Nous entretenons cette idée romantique, et peut-être un peu désuète, qu'il n'existe que l'« Amour », avec une majuscule et au singulier. Nous avons tellement entendu parler de l'amour de notre vie que nous avons fini par croire qu'il n'y en a qu'un. Mais ouvrez ce livre et Frida vous dévoilera tout en un instant. Elle n'a pas aimé timidement, ni petit à petit, ni par crainte du désastre. Elle a aimé avec une passion dévorante, presque indécente. Et en lisant ses lettres, on comprend que la réponse à ma question n'est pas un nombre, mais une capacité.

Nous connaissons tous le couple Frida-Diego.
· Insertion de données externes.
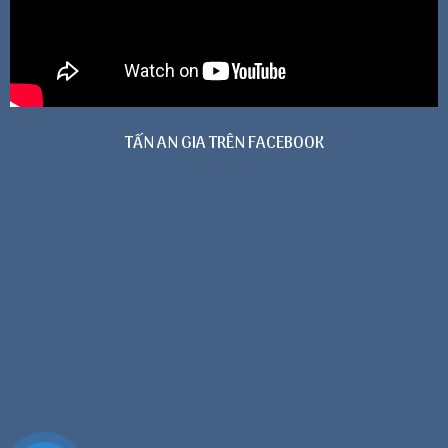
TẤN AN GIA TRÊN FACEBOOK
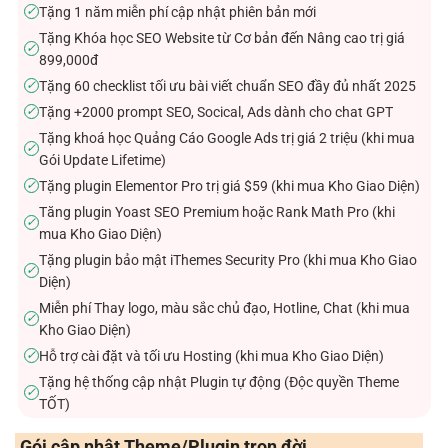
Tặng 1 năm miễn phí cập nhật phiên bản mới
✓
Tặng Khóa học SEO Website từ Cơ bản đến Nâng cao trị giá
✓
899,000đ
Tặng 60 checklist tối ưu bài viết chuẩn SEO đầy đủ nhất 2025
✓
Tặng +2000 prompt SEO, Socical, Ads dành cho chat GPT
✓
Tặng khoá học Quảng Cáo Google Ads trị giá 2 triệu (khi mua
✓
Gói Update Lifetime)
Tặng plugin Elementor Pro trị giá $59 (khi mua Kho Giao Diện)
✓
Tăng plugin Yoast SEO Premium hoặc Rank Math Pro (khi
✓
mua Kho Giao Diện)
Tặng plugin bảo mật iThemes Security Pro (khi mua Kho Giao
✓
Diện)
Miễn phí Thay logo, màu sắc chủ đạo, Hotline, Chat (khi mua
✓
Kho Giao Diện)
Hỗ trợ cài đặt và tối ưu Hosting (khi mua Kho Giao Diện)
✓
Tặng hệ thống cập nhật Plugin tự động (Độc quyền Theme
✓
TỐT)
Gói cập nhật Theme/Plugin trọn đời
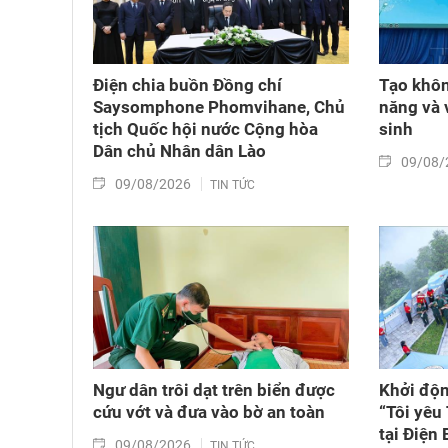
Điện chia buồn Đồng chí
Tạo khôn
Saysomphone Phomvihane, Chủ
năng và 
tịch Quốc hội nước Cộng hòa
sinh
Dân chủ Nhân dân Lào
09/08/
09/08/2026
TIN TỨC
Ngư dân trôi dạt trên biển được
Khởi độn
cứu vớt và đưa vào bờ an toàn
“Tôi yêu
tại Điện 
09/08/2026
TIN TỨC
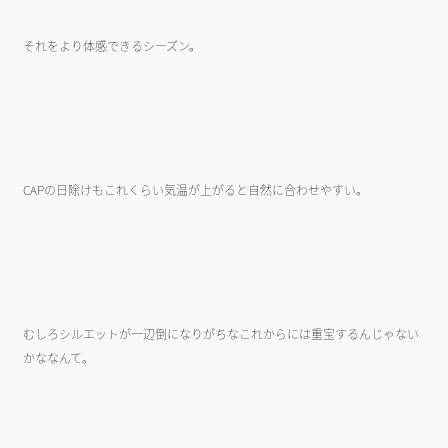
それをより体感できるシーズン。
CAPの日除けもこれくらい気温が上がると自然に合わせやすい。
むしろシルエットが一辺倒になりがちなこれからには重宝するんじゃない
かななんて。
Cet « accident », plus grave que l'accident de tram, comme elle le disait. Mais dans ces pages, on découvre que le cœur de Frida était un appartement partagé aux multiples pièces. On y trouve des lettres à Alejandro Gómez Arias, son premier amour de jeunesse ; des messages empreints de désir pour le photographe Nickolas Muray ; des mots de fascination pour des femmes comme Chavela Vargas ou Jacqueline Lamba, et une infinie tendresse pour des amis qui furent, en réalité, des amours transformés.

Et cela m'a inévitablement amenée à réfléchir à nous. Nous vivons à l'ère de l'amour éphémère, du ghosting , des relations vouées à l'échec et des étiquettes plus effrayantes qu'excitantes. Il semblerait qu'aimer trop soit synonyme de naïveté, que manifester de l'intérêt soit synonyme de perte de pouvoir, que ressentir profondément soit synonyme d'exposition.

Et puis Frida apparaît — d'une époque plus lente, mais aussi plus brute — et nous rappelle qu'accumuler les grands amours n'est pas un échec sentimental : c'est avoir vécu plusieurs vies en une.

Ce que j'aime dans le style de ce recueil, c'est qu'il ne nous vend pas un amour idéalisé, digne d'un film du dimanche après-midi. C'est un amour bouillonnant, qui vous pousse à écrire parce que les mots vous submergent. Il y a dans sa voix une vitalité qui nous touche directement, qui nous fait vibrer à la première vague de cet amour innocent.

Cet article pourrait être un drame, mais aujourd'hui c'est la Sant Jordi et je veux être optimiste. Combien d'amours avons-nous ? Je dirais tous ceux que nous sommes capables d'entretenir. Car Frida nous apprend qu'on peut être physiquement brisé, tout en conservant une structure émotionnelle indestructible. Elle écrivait des lettres d'amour alors que le monde s'écroulait, et c'est peut-être là la leçon : l'amour (ou les amours) est la seule chose qui nous ancre quand le sol se dérobe sous nos pieds.

Ce n'est pas un livre, ou du moins pas seulement, pour les amateurs d'art mexicain. C'est un guide, un rappel pour celles et ceux qui, comme moi, regardent les applications de rencontre avec une certaine méfiance, mais s'enthousiasment tout de même en voyant quelqu'un lire dans le métro. C'est une invitation à oser, à écrire « Je t'aime » sans craindre d'être ignoré·e, car l'important n'est pas la réponse, mais la capacité à ressentir.

Alors, pour cette Sant Jordi, je me suis offert ce livre rouge. Pour me rappeler qu'il n'est pas nécessaire de choisir un seul chemin, que la vie est trop courte pour aimer avec sagesse et que, si l'on se demande combien d'amours on a, la meilleure réponse sera toujours : un de plus.